Supermarket Offers Space Travel Tickets
Austrian discount supermarket offers all-inclusive, sub-orbital flights.
October 22, 2009 — -- It's the kind of product warning one doesn't often see on the shelves at your local supermarket. Those with claustrophobia, motion sickness or asthma, reads the small print, should spend their money elsewhere. And at €209,555 ($313,955), the price tag too is a little out of the ordinary.
But the discount supermarket chain Penny Markt doesn't just sell groceries. As of Thursday, shoppers can pony up a small fortune for a trip into space. All inclusive.
Penny Markt, owned by the Germany-based REWE Group, is offering the space trips in cooperation with Rocketplane Global, a company based in Oklahoma. The package includes business-class flights to and from the launch pad, training, and a post trip party.

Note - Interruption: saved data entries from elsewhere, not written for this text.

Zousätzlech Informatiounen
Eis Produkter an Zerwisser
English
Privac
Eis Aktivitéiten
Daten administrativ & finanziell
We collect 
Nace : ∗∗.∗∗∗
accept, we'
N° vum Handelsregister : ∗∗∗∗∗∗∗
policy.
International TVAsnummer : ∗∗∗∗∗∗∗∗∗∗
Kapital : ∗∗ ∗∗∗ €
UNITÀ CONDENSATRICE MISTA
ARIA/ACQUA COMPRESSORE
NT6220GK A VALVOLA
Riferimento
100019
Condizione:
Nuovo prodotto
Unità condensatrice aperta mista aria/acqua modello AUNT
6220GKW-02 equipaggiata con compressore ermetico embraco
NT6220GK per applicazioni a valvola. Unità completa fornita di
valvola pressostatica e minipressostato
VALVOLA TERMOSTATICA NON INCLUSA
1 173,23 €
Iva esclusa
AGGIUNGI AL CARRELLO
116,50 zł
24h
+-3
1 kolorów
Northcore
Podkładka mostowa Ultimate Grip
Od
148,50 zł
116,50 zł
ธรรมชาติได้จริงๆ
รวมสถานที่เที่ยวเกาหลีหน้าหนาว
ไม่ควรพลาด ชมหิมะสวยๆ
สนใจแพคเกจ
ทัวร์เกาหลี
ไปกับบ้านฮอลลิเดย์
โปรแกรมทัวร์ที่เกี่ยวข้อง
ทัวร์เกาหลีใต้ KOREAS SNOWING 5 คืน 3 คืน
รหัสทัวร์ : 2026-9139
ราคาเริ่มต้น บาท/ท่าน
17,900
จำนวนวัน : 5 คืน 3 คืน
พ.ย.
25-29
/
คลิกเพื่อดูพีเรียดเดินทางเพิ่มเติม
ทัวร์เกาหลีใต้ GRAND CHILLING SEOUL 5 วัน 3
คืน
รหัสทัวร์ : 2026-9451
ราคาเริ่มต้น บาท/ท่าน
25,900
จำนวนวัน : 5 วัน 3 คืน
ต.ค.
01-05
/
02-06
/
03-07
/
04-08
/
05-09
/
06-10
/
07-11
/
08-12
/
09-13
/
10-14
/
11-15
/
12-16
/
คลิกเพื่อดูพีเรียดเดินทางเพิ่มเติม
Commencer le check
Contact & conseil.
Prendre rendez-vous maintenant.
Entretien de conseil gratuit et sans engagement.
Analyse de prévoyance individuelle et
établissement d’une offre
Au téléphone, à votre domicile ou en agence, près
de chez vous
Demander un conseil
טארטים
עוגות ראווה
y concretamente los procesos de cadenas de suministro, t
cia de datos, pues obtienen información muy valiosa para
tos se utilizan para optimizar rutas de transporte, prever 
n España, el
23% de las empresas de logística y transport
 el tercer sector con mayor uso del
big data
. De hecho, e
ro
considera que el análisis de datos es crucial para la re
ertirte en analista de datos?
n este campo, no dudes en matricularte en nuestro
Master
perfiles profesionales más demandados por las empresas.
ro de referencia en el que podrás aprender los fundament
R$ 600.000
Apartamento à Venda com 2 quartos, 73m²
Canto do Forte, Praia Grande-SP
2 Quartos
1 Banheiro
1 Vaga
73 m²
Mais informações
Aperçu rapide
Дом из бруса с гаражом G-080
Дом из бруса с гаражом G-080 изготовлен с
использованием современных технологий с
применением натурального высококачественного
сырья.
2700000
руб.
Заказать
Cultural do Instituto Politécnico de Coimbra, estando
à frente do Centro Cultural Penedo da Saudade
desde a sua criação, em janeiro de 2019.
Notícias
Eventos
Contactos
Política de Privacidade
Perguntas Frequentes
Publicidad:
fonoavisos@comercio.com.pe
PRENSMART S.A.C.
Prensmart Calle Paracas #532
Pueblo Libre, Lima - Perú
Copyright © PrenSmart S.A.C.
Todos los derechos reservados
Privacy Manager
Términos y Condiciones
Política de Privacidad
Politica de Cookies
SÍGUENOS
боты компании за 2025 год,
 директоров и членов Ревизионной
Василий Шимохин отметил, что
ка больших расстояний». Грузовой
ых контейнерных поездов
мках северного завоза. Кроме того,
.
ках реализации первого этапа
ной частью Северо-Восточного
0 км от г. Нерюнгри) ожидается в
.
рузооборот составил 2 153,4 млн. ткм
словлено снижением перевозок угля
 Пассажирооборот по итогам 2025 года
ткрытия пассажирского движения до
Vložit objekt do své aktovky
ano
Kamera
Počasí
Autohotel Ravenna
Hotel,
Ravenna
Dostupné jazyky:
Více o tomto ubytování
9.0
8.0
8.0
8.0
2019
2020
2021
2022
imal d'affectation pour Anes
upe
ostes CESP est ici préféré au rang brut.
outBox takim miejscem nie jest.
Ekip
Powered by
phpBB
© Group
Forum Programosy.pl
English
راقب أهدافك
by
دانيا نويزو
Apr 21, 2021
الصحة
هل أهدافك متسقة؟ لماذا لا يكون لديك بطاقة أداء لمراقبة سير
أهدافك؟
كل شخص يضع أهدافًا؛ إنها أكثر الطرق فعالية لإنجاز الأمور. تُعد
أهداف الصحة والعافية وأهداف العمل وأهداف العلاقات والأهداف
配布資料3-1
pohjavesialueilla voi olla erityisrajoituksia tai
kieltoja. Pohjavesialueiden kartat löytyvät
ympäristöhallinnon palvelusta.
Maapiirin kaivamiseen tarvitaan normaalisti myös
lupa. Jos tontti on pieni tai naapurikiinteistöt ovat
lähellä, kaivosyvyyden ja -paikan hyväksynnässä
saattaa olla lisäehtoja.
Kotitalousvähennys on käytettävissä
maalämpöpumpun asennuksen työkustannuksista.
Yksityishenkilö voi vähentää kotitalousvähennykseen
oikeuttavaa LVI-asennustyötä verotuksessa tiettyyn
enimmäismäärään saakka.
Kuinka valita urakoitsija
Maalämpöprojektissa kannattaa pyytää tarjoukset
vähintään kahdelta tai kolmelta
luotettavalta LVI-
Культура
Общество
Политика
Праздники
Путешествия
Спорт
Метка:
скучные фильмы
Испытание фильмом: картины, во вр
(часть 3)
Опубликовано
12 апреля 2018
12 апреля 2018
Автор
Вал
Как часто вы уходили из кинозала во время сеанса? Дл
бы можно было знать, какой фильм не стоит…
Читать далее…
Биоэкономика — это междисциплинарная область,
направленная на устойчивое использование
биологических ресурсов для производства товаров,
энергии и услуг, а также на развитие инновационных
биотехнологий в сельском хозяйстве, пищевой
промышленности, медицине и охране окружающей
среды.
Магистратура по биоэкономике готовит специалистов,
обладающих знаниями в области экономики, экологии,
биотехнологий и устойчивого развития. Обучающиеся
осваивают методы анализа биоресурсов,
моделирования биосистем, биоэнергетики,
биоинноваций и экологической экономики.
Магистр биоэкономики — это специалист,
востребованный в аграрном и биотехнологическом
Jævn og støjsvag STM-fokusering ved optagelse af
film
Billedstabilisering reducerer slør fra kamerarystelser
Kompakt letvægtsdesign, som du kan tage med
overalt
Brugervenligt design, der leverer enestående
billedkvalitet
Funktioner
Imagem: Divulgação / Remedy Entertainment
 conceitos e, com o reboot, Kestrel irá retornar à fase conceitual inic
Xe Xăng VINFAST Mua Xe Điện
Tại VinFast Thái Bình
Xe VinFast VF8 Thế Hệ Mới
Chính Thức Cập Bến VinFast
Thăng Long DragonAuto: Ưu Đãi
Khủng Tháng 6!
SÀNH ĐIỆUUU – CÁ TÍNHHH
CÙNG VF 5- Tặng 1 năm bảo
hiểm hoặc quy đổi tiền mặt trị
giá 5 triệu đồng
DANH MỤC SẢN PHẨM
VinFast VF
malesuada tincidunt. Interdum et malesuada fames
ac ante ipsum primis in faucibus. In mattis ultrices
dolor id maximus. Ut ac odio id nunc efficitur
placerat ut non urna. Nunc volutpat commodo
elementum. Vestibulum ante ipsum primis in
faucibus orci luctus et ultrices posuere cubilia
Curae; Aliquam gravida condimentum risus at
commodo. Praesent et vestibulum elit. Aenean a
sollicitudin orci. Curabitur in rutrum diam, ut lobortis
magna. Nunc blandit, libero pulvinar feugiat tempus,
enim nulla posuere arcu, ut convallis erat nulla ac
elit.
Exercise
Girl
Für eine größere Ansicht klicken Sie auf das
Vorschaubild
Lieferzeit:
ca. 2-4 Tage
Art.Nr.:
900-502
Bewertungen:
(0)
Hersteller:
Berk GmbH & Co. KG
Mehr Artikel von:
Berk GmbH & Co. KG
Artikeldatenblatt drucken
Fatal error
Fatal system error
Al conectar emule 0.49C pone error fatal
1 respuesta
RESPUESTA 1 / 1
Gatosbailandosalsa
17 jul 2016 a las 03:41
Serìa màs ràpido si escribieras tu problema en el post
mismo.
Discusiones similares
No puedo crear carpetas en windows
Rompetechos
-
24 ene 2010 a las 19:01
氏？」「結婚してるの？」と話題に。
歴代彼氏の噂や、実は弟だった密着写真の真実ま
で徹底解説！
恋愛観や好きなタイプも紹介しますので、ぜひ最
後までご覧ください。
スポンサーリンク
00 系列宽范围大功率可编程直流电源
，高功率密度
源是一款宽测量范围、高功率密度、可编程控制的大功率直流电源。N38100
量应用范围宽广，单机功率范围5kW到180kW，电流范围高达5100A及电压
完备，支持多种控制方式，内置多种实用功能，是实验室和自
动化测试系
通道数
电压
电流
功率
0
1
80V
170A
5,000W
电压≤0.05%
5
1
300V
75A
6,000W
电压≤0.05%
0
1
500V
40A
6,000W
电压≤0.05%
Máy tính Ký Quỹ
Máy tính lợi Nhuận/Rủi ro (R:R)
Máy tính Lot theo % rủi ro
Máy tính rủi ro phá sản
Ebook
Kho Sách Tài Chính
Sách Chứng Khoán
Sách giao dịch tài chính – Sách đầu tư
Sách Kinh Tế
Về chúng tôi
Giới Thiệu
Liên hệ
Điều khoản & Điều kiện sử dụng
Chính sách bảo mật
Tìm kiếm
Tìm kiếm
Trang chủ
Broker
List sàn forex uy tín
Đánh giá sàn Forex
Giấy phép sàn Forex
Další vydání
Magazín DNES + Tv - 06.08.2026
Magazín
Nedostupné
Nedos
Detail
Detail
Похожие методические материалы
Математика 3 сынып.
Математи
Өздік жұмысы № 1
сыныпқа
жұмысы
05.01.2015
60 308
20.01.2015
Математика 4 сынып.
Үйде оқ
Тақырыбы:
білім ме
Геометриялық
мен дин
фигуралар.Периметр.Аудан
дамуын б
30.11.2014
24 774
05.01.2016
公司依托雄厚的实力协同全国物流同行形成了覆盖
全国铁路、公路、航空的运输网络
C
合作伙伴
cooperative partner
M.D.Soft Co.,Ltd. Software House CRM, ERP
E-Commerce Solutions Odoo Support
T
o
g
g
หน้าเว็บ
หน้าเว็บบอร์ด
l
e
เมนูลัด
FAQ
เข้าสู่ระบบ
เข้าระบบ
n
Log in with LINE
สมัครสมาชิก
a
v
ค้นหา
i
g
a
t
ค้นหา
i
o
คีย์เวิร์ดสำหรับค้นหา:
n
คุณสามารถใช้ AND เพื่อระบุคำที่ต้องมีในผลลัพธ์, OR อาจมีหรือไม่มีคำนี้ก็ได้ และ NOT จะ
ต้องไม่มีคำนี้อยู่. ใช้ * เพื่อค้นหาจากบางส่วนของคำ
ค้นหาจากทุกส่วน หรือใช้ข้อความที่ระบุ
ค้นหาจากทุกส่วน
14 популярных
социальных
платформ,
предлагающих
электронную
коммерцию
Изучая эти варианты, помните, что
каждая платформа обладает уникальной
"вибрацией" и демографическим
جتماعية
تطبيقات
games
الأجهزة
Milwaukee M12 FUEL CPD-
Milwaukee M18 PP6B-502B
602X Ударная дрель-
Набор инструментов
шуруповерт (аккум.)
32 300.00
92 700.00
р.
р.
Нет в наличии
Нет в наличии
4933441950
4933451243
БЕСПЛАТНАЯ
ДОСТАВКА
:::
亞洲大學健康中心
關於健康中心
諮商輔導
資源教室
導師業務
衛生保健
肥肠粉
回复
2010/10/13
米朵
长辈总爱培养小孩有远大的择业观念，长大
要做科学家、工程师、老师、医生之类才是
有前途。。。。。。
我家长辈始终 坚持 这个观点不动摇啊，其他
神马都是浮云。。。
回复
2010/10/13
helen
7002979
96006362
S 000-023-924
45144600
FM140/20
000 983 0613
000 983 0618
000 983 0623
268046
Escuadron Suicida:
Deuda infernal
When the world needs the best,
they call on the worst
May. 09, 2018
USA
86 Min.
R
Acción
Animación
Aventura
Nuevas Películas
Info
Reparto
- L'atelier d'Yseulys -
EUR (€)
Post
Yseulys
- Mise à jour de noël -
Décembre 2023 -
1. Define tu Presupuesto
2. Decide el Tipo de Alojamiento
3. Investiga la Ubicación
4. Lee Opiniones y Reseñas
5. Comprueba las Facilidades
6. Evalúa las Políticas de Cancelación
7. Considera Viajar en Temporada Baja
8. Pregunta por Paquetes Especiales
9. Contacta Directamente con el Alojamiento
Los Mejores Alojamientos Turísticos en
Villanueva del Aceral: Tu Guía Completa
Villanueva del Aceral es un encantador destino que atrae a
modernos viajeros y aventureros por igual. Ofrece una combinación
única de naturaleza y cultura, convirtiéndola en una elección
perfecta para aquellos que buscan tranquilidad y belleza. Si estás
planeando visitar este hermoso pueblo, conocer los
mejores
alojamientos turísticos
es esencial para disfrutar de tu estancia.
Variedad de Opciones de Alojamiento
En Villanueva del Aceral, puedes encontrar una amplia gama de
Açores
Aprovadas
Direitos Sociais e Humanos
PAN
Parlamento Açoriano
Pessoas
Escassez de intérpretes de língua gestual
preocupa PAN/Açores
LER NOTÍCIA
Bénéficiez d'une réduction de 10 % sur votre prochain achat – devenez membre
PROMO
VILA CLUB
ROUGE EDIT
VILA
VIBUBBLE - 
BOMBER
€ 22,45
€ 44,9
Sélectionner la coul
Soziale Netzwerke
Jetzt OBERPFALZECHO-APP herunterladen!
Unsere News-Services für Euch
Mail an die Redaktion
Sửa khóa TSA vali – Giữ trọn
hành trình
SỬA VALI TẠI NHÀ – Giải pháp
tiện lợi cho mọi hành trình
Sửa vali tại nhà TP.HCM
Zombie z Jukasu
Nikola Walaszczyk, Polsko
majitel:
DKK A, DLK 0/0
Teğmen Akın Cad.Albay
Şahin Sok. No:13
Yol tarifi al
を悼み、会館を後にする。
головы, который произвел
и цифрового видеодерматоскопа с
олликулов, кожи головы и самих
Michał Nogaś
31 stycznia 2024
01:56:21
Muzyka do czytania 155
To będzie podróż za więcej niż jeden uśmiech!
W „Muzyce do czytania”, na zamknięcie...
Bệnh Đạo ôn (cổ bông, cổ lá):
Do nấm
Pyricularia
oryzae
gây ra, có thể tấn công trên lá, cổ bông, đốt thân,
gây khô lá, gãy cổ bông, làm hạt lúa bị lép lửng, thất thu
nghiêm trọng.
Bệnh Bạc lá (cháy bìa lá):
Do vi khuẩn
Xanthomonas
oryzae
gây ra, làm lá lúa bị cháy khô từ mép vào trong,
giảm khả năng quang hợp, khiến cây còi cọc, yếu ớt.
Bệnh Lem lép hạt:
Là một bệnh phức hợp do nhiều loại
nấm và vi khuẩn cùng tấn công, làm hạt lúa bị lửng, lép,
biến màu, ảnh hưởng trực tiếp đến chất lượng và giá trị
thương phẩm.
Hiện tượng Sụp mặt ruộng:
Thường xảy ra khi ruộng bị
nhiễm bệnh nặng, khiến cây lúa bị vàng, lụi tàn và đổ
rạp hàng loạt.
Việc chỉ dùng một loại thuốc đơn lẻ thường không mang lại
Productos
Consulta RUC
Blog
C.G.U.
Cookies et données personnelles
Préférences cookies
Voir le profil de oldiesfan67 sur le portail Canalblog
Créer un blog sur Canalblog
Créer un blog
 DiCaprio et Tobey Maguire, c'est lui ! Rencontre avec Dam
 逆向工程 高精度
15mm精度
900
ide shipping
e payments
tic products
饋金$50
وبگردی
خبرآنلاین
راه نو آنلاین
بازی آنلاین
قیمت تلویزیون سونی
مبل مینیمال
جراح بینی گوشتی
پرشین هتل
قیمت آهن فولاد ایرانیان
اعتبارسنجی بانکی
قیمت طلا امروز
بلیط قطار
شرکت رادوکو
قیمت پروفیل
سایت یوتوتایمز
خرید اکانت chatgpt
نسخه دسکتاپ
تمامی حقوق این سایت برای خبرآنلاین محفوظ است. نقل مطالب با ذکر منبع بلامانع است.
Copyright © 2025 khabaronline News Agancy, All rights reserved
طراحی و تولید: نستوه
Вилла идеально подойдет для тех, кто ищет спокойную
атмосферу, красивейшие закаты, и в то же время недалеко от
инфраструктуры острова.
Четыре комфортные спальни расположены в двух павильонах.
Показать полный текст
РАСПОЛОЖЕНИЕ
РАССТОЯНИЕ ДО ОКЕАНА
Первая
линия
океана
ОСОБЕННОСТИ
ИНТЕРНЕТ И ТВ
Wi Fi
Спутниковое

The actual space flight lasts about one hour from take-off to landing, includes three to four minutes of weightlessness, and achieves a maximum altitude of 330,000 feet, according to the Rocketplane Web site. The spaceship is little more than a specially outfitted, six-seater airplane equipped with two turbojet engines and a rocket engine.
Martin Fast, head of REWE Austria Touristik, insisted that the flights were "no marketing gag," in an interview with the Austrian daily Kurier. Still, the offer is meant to draw attention to Penny Markt's entry into the package travel business.